そして、原告が、株式の価値(実質的には対象会社の純資産価値の実態)を正確に開示説明する信義則上の義務があったと主張したのに対して、裁判所は、「本件売買契約は、実質的には被告に対する原告の資本参加を企図して行われたもので、当時それぞれ対象会社と原告の代表者であった被告Y1とAとの間でその交渉が行われたものであるが、右は対等な企業間における交渉であって、原告がかかる資本参加を行うか否かについては原告において完全に選択の自由を有していたものである。してみれば、被告Y1において、対象会社の資産状況につき殊更に虚偽の事実を告げてはならないという意味での消極的な義務を負うことは格別、原告の主張するような積極的な開示説明義務を負うものと認めることはできない」と判断をしています(なお、個人名等については置き換えをしています)。

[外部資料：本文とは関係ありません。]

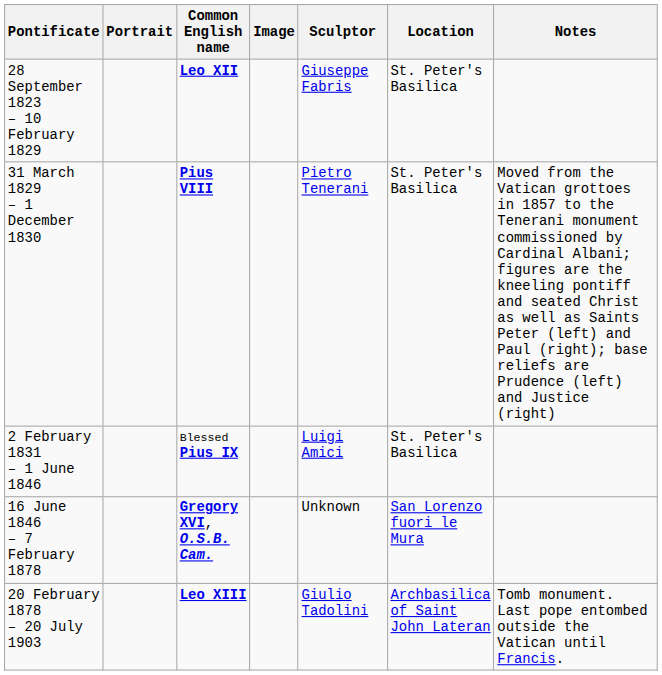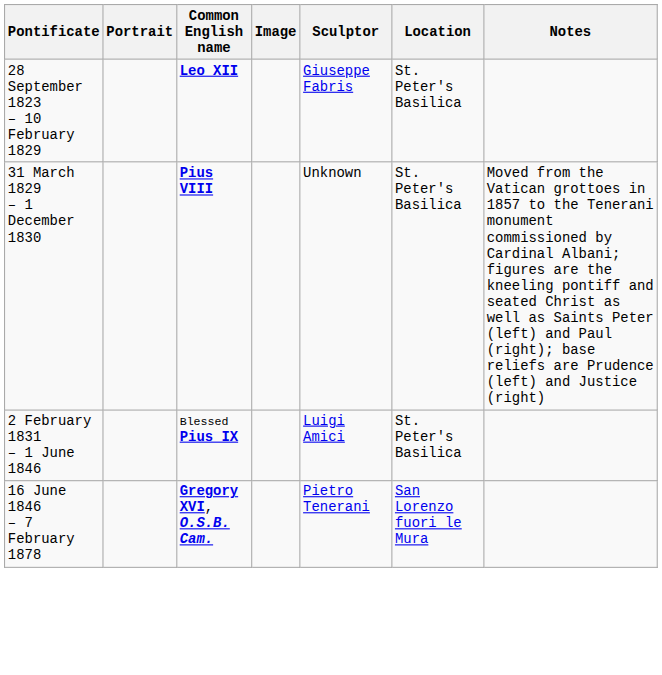31 March 1829 – 1 December 1830 | Sculptor: Pietro Tenerani -> Unknown
16 June 1846 – 7 February 1878 | Sculptor: Unknown -> Pietro Tenerani
- row: 20 February 1878 – 20 July 1903 | Leo XIII | Giulio Tadolini | Archbasilica of Saint John Lateran | Tomb monument. Last pope entombed outside the Vatican until Francis.
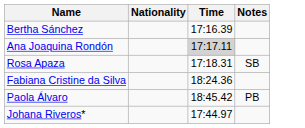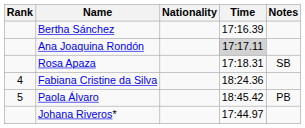+ column: Rank | 4 | 5
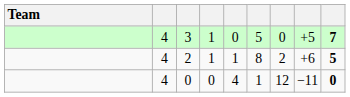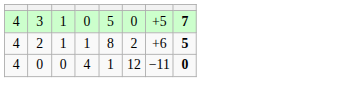- column: Team
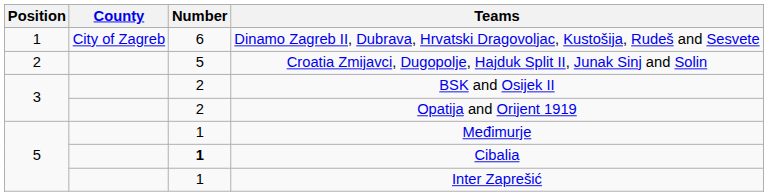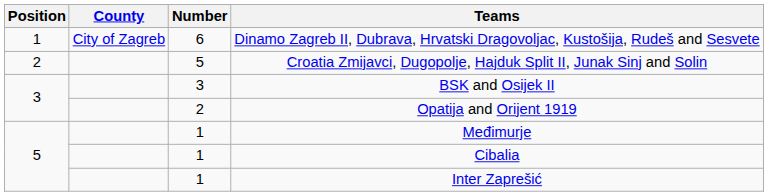BSK and Osijek II | Number: 2 -> 3
Cibalia | Number: bold -> normal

したがって、ことさらに虚偽の事実を告げてはならないという義務を負っていますが、売主において不利益な事実等についても正確に開示しなければならない義務があるとまではいえないと判断をしていることになります。

財務状況についてことさらに相手方から虚偽の事実を申告され、実質的に対象会社が破綻状態であることが判明した場合には、損害賠償請求ができるということにはなりますが、売主が全てを説明する必要はないというのが裁判所の判断ですので、買主候補企業としては、やはり、M&Aにおいては、しっかり、デューデリジェンス(DD)を行っておかなければならないということとなるものと思われます。